Extracted records:
☆ ☆ ☆ ☆ ☆ ☆ ☆

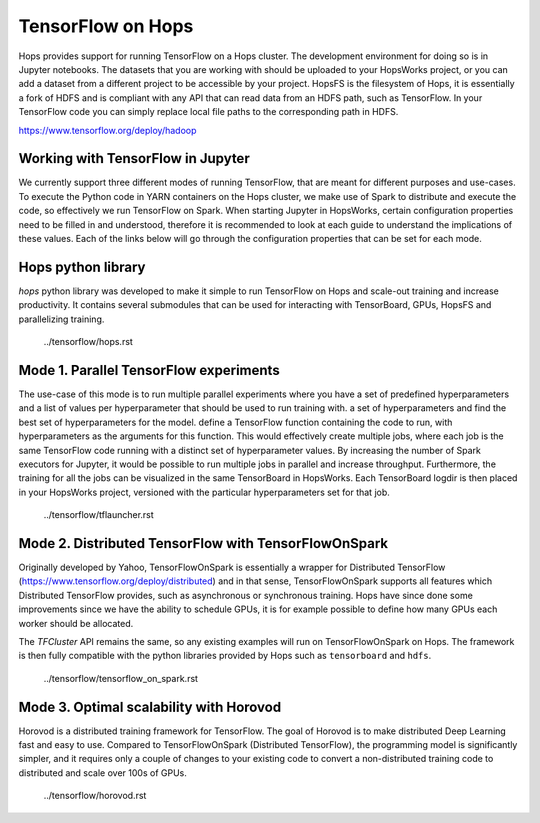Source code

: TensorFlow on Hops
==================

Hops provides support for running TensorFlow on a Hops cluster. The development environment for doing so is in Jupyter notebooks.
The datasets that you are working with should be uploaded to your HopsWorks project, or you can add a dataset from a different project to be accessible by your project. HopsFS is the filesystem of Hops, it is essentially a fork of HDFS and is compliant with any API that can read data from an HDFS path, such as TensorFlow. In your TensorFlow code you can simply replace local file paths to the corresponding path in HDFS.

https://www.tensorflow.org/deploy/hadoop


Working with TensorFlow in Jupyter
----------------------------------
We currently support three different modes of running TensorFlow, that are meant for different purposes and use-cases.
To execute the Python code in YARN containers on the Hops cluster, we make use of Spark to distribute and execute the code, so effectively we run TensorFlow on Spark.
When starting Jupyter in HopsWorks, certain configuration properties need to be filled in and understood, therefore it is recommended to look at each guide to understand the implications of these values. Each of the links below will go through the configuration properties that can be set for each mode.


Hops python library
-------------------
`hops` python library was developed to make it simple to run TensorFlow on Hops and scale-out training and increase productivity.
It contains several submodules that can be used for interacting with TensorBoard, GPUs, HopsFS and parallelizing training.


       ../tensorflow/hops.rst

Mode 1. Parallel TensorFlow experiments
-----------------------------------------

The use-case of this mode is to run multiple parallel experiments where you have a set of predefined hyperparameters and a list of values per hyperparameter that should be used to run training with.  a set of hyperparameters and find the best set of hyperparameters for the model. define a TensorFlow function containing the code to run, with hyperparameters as the arguments for this function.
This would effectively create multiple jobs, where each job is the same TensorFlow code running with a distinct set of hyperparameter values.
By increasing the number of Spark executors for Jupyter, it would be possible to run multiple jobs in parallel and increase throughput.
Furthermore, the training for all the jobs can be visualized in the same TensorBoard in HopsWorks. Each TensorBoard logdir is then placed in your HopsWorks project,
versioned with the particular hyperparameters set for that job.


       ../tensorflow/tflauncher.rst

Mode 2. Distributed TensorFlow with TensorFlowOnSpark
---------------------------------------------

Originally developed by Yahoo, TensorFlowOnSpark is essentially a wrapper for Distributed TensorFlow (https://www.tensorflow.org/deploy/distributed) and in that sense, TensorFlowOnSpark supports all features which Distributed TensorFlow provides, such as asynchronous or synchronous training.
Hops have since done some improvements since we have the ability to schedule GPUs, it is for example possible to define how many GPUs each worker should be allocated.

The `TFCluster` API remains the same, so any existing examples will run on TensorFlowOnSpark on Hops. The framework is then fully compatible with the python libraries provided by Hops such as ``tensorboard`` and ``hdfs``.


       ../tensorflow/tensorflow_on_spark.rst

Mode 3. Optimal scalability with Horovod
------------------------------------

Horovod is a distributed training framework for TensorFlow. The goal of Horovod is to make distributed Deep Learning fast and easy to use. Compared to TensorFlowOnSpark (Distributed TensorFlow), the programming model is significantly simpler, and it requires only a couple of changes to your existing code to convert a non-distributed training code to distributed and scale over 100s of GPUs.

       ../tensorflow/horovod.rst

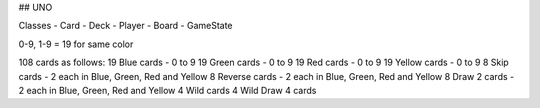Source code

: ## UNO

Classes
- Card
- Deck
- Player
- Board
- GameState

0-9, 1-9 = 19 for same color

108 cards as follows:
19 Blue cards - 0 to 9
19 Green cards - 0 to 9
19 Red cards - 0 to 9
19 Yellow cards - 0 to 9
8 Skip cards - 2 each in Blue, Green, Red and Yellow
8 Reverse cards - 2 each in Blue, Green, Red and Yellow
8 Draw 2 cards - 2 each in Blue, Green, Red and Yellow
4 Wild cards
4 Wild Draw 4 cards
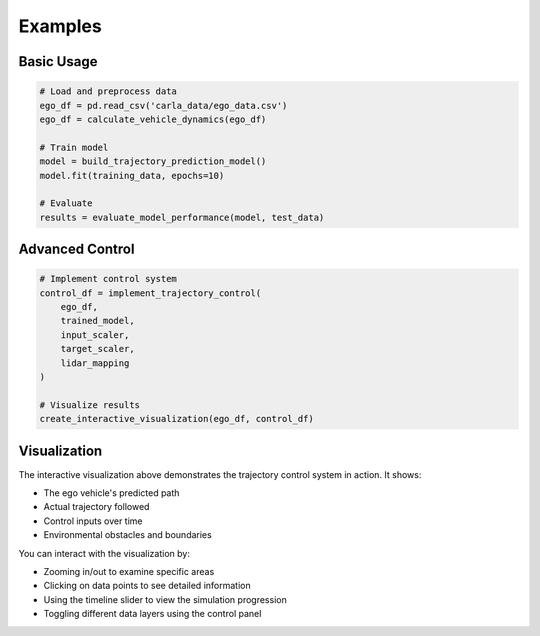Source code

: Examples
========

Basic Usage
-----------

.. code-block:: python

    # Load and preprocess data
    ego_df = pd.read_csv('carla_data/ego_data.csv')
    ego_df = calculate_vehicle_dynamics(ego_df)
    
    # Train model
    model = build_trajectory_prediction_model()
    model.fit(training_data, epochs=10)
    
    # Evaluate
    results = evaluate_model_performance(model, test_data)

Advanced Control
---------------

.. code-block:: python

    # Implement control system
    control_df = implement_trajectory_control(
        ego_df,
        trained_model,
        input_scaler,
        target_scaler,
        lidar_mapping
    )
    
    # Visualize results
    create_interactive_visualization(ego_df, control_df)

.. raw:: html
   :file: _static/interactive_visualization.html

Visualization
------------

The interactive visualization above demonstrates the trajectory control system in action. It shows:

- The ego vehicle's predicted path
- Actual trajectory followed
- Control inputs over time
- Environmental obstacles and boundaries

You can interact with the visualization by:

- Zooming in/out to examine specific areas
- Clicking on data points to see detailed information
- Using the timeline slider to view the simulation progression
- Toggling different data layers using the control panel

☆ ☆ ☆ ☆ ☆ ☆ ☆

● REQUEST
Copy all records exactly; omit images.

● FINAL ANSWER
Source code

: TensorFlow on Hops
==================

Hops provides support for running TensorFlow on a Hops cluster. The development environment for doing so is in Jupyter notebooks.
The datasets that you are working with should be uploaded to your HopsWorks project, or you can add a dataset from a different project to be accessible by your project. HopsFS is the filesystem of Hops, it is essentially a fork of HDFS and is compliant with any API that can read data from an HDFS path, such as TensorFlow. In your TensorFlow code you can simply replace local file paths to the corresponding path in HDFS.

https://www.tensorflow.org/deploy/hadoop


Working with TensorFlow in Jupyter
----------------------------------
We currently support three different modes of running TensorFlow, that are meant for different purposes and use-cases.
To execute the Python code in YARN containers on the Hops cluster, we make use of Spark to distribute and execute the code, so effectively we run TensorFlow on Spark.
When starting Jupyter in HopsWorks, certain configuration properties need to be filled in and understood, therefore it is recommended to look at each guide to understand the implications of these values. Each of the links below will go through the configuration properties that can be set for each mode.


Hops python library
-------------------
`hops` python library was developed to make it simple to run TensorFlow on Hops and scale-out training and increase productivity.
It contains several submodules that can be used for interacting with TensorBoard, GPUs, HopsFS and parallelizing training.


       ../tensorflow/hops.rst

Mode 1. Parallel TensorFlow experiments
-----------------------------------------

The use-case of this mode is to run multiple parallel experiments where you have a set of predefined hyperparameters and a list of values per hyperparameter that should be used to run training with.  a set of hyperparameters and find the best set of hyperparameters for the model. define a TensorFlow function containing the code to run, with hyperparameters as the arguments for this function.
This would effectively create multiple jobs, where each job is the same TensorFlow code running with a distinct set of hyperparameter values.
By increasing the number of Spark executors for Jupyter, it would be possible to run multiple jobs in parallel and increase throughput.
Furthermore, the training for all the jobs can be visualized in the same TensorBoard in HopsWorks. Each TensorBoard logdir is then placed in your HopsWorks project,
versioned with the particular hyperparameters set for that job.


       ../tensorflow/tflauncher.rst

Mode 2. Distributed TensorFlow with TensorFlowOnSpark
---------------------------------------------

Originally developed by Yahoo, TensorFlowOnSpark is essentially a wrapper for Distributed TensorFlow (https://www.tensorflow.org/deploy/distributed) and in that sense, TensorFlowOnSpark supports all features which Distributed TensorFlow provides, such as asynchronous or synchronous training.
Hops have since done some improvements since we have the ability to schedule GPUs, it is for example possible to define how many GPUs each worker should be allocated.

The `TFCluster` API remains the same, so any existing examples will run on TensorFlowOnSpark on Hops. The framework is then fully compatible with the python libraries provided by Hops such as ``tensorboard`` and ``hdfs``.


       ../tensorflow/tensorflow_on_spark.rst

Mode 3. Optimal scalability with Horovod
------------------------------------

Horovod is a distributed training framework for TensorFlow. The goal of Horovod is to make distributed Deep Learning fast and easy to use. Compared to TensorFlowOnSpark (Distributed TensorFlow), the programming model is significantly simpler, and it requires only a couple of changes to your existing code to convert a non-distributed training code to distributed and scale over 100s of GPUs.

       ../tensorflow/horovod.rst

Source code

: ## UNO

Classes
- Card
- Deck
- Player
- Board
- GameState

0-9, 1-9 = 19 for same color

108 cards as follows:
19 Blue cards - 0 to 9
19 Green cards - 0 to 9
19 Red cards - 0 to 9
19 Yellow cards - 0 to 9
8 Skip cards - 2 each in Blue, Green, Red and Yellow
8 Reverse cards - 2 each in Blue, Green, Red and Yellow
8 Draw 2 cards - 2 each in Blue, Green, Red and Yellow
4 Wild cards
4 Wild Draw 4 cards
Source code

: Examples
========

Basic Usage
-----------

.. code-block:: python

    # Load and preprocess data
    ego_df = pd.read_csv('carla_data/ego_data.csv')
    ego_df = calculate_vehicle_dynamics(ego_df)
    
    # Train model
    model = build_trajectory_prediction_model()
    model.fit(training_data, epochs=10)
    
    # Evaluate
    results = evaluate_model_performance(model, test_data)

Advanced Control
---------------

.. code-block:: python

    # Implement control system
    control_df = implement_trajectory_control(
        ego_df,
        trained_model,
        input_scaler,
        target_scaler,
        lidar_mapping
    )
    
    # Visualize results
    create_interactive_visualization(ego_df, control_df)

.. raw:: html
   :file: _static/interactive_visualization.html

Visualization
------------

The interactive visualization above demonstrates the trajectory control system in action. It shows:

- The ego vehicle's predicted path
- Actual trajectory followed
- Control inputs over time
- Environmental obstacles and boundaries

You can interact with the visualization by:

- Zooming in/out to examine specific areas
- Clicking on data points to see detailed information
- Using the timeline slider to view the simulation progression
- Toggling different data layers using the control panel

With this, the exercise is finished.